Could you return the data that follows exactly, minus the images?
Material for this exercise Start Marker
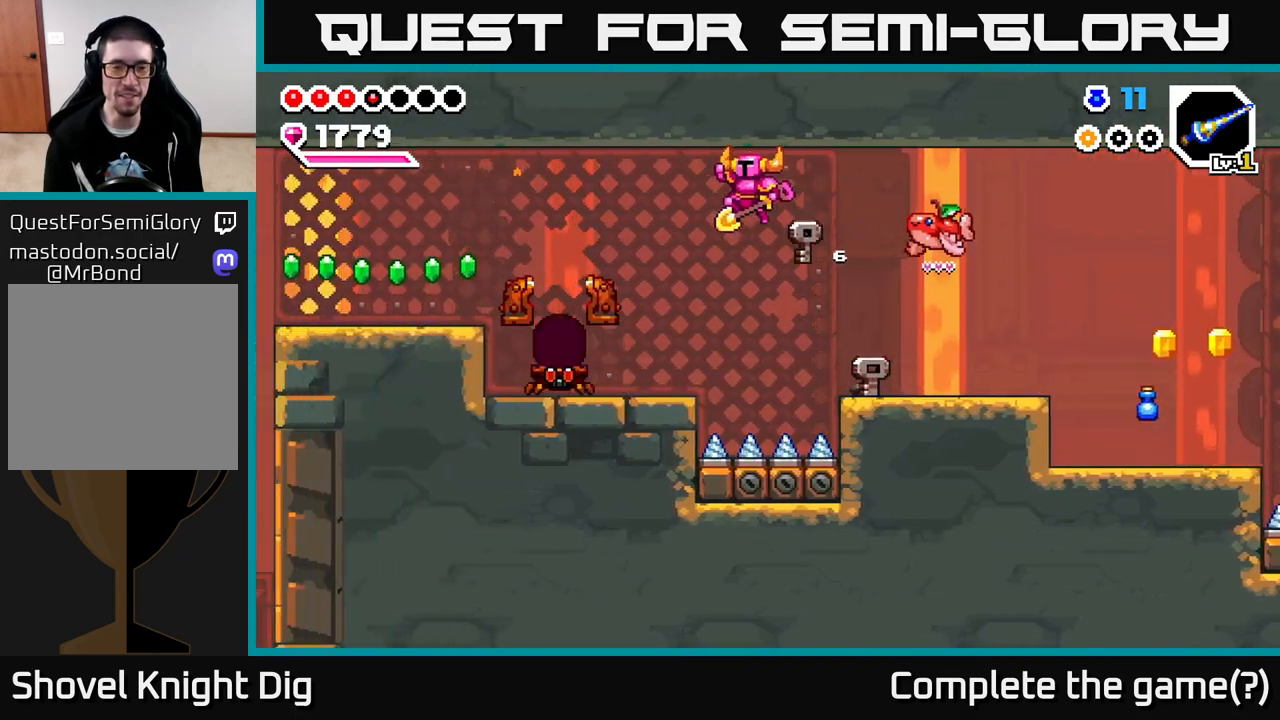
{"buttons": [], "left_stick": "left", "right_stick": "center", "events": [[300, "X", "down"], [383, "X", "up"]]}
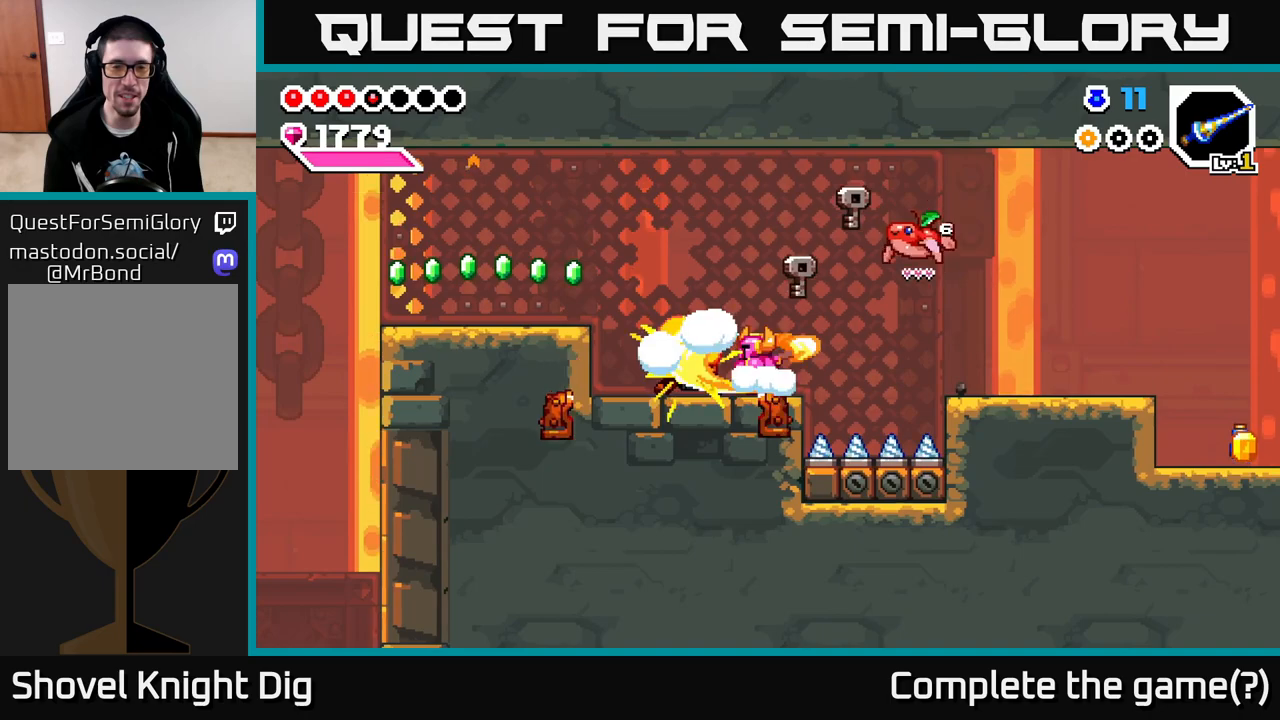
{"buttons": ["A"], "left_stick": "left", "right_stick": "center", "events": [[267, "A", "down"]]}
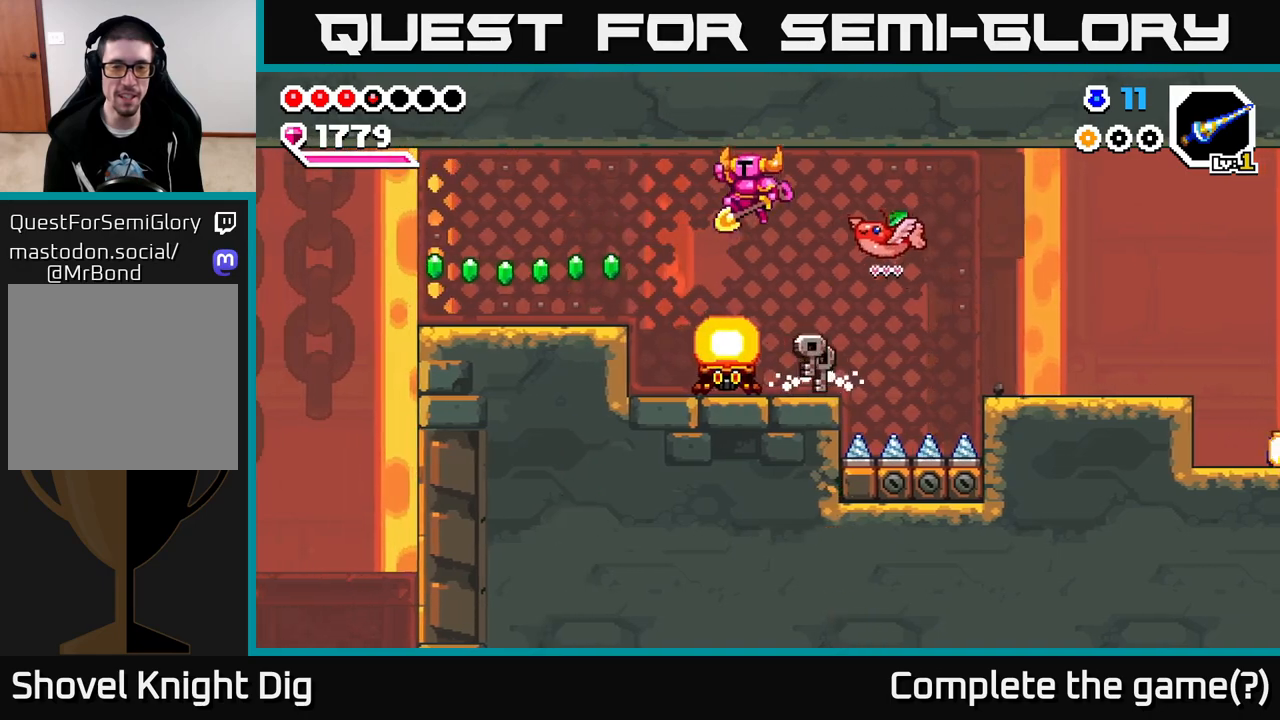
{"buttons": [], "left_stick": "left", "right_stick": "center", "events": [[333, "A", "up"]]}
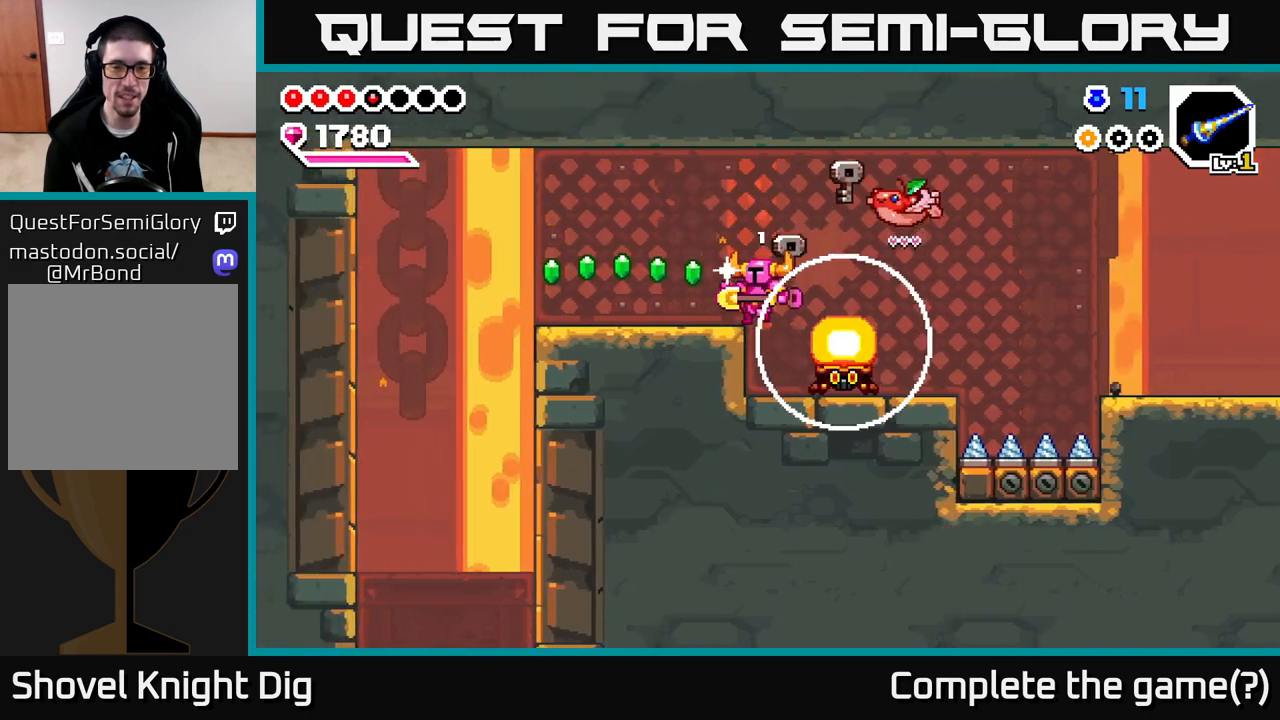
{"buttons": [], "left_stick": "left", "right_stick": "center", "events": [[283, "A", "down"], [383, "A", "up"]]}
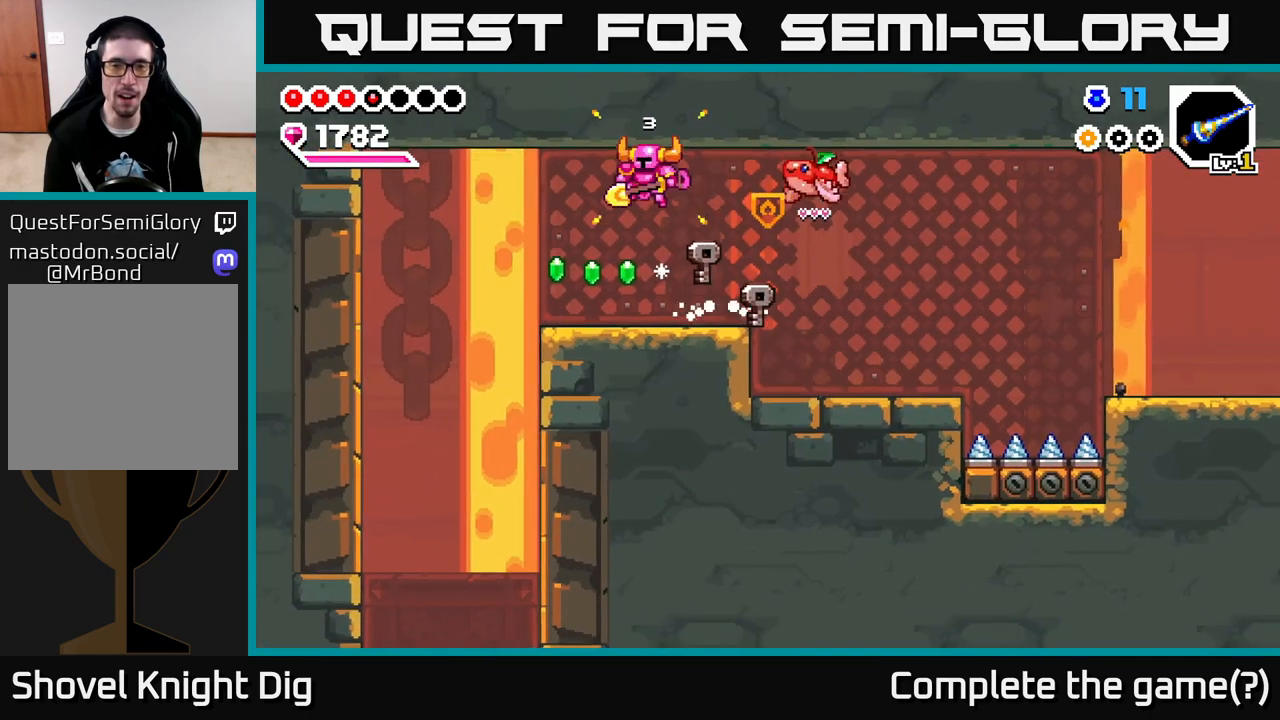
{"buttons": [], "left_stick": "right", "right_stick": "center", "events": [[50, "left_stick", "center"], [217, "left_stick", "left"], [433, "left_stick", "right"]]}
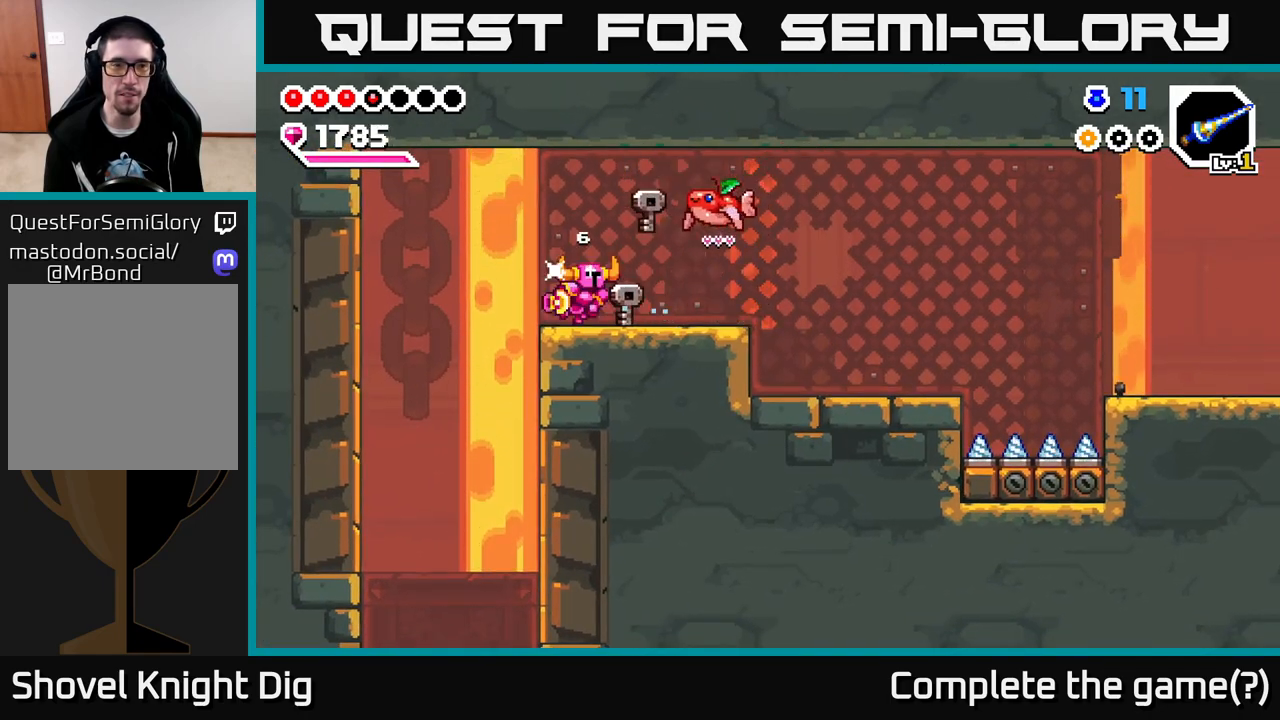
{"buttons": [], "left_stick": "left", "right_stick": "center", "events": [[300, "left_stick", "left"]]}
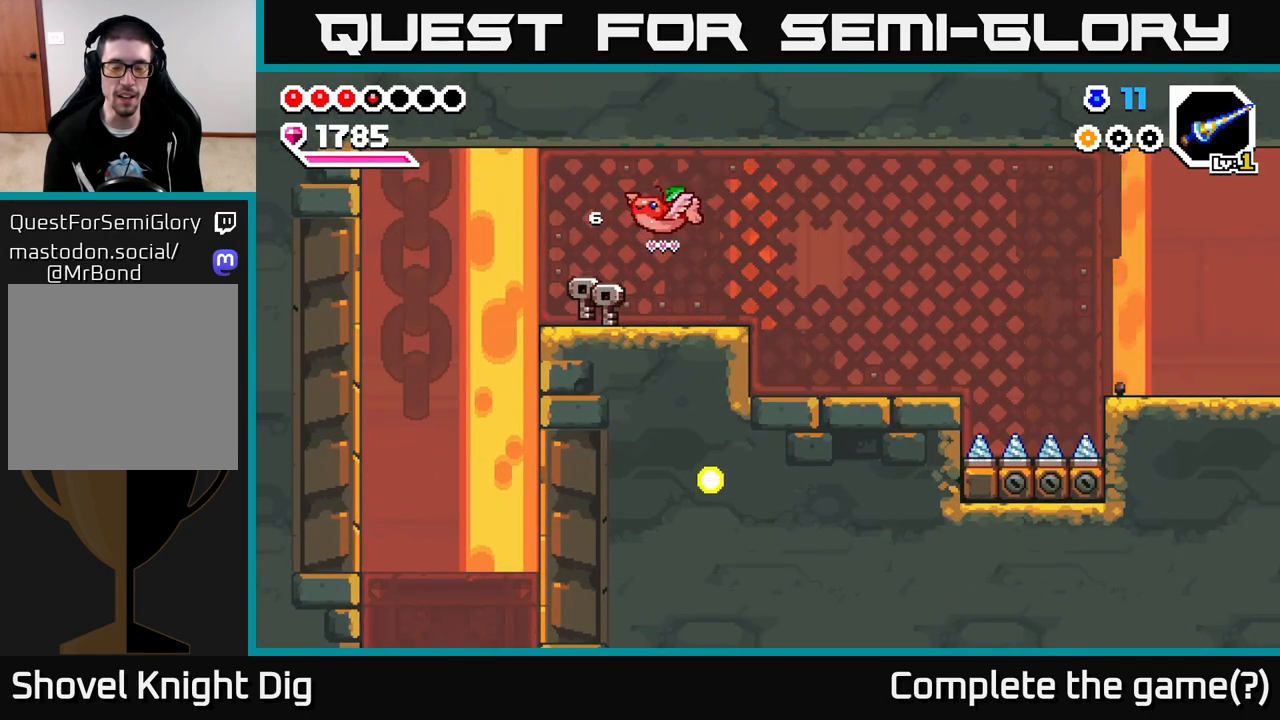
{"buttons": [], "left_stick": "left", "right_stick": "center", "events": []}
Material for this exercise End Marker
Finished task ->
{"buttons": [], "left_stick": "left", "right_stick": "center", "events": [[300, "X", "down"], [383, "X", "up"]]}
{"buttons": ["A"], "left_stick": "left", "right_stick": "center", "events": [[267, "A", "down"]]}
{"buttons": [], "left_stick": "left", "right_stick": "center", "events": [[333, "A", "up"]]}
{"buttons": [], "left_stick": "left", "right_stick": "center", "events": [[283, "A", "down"], [383, "A", "up"]]}
{"buttons": [], "left_stick": "right", "right_stick": "center", "events": [[50, "left_stick", "center"], [217, "left_stick", "left"], [433, "left_stick", "right"]]}
{"buttons": [], "left_stick": "left", "right_stick": "center", "events": [[300, "left_stick", "left"]]}
{"buttons": [], "left_stick": "left", "right_stick": "center", "events": []}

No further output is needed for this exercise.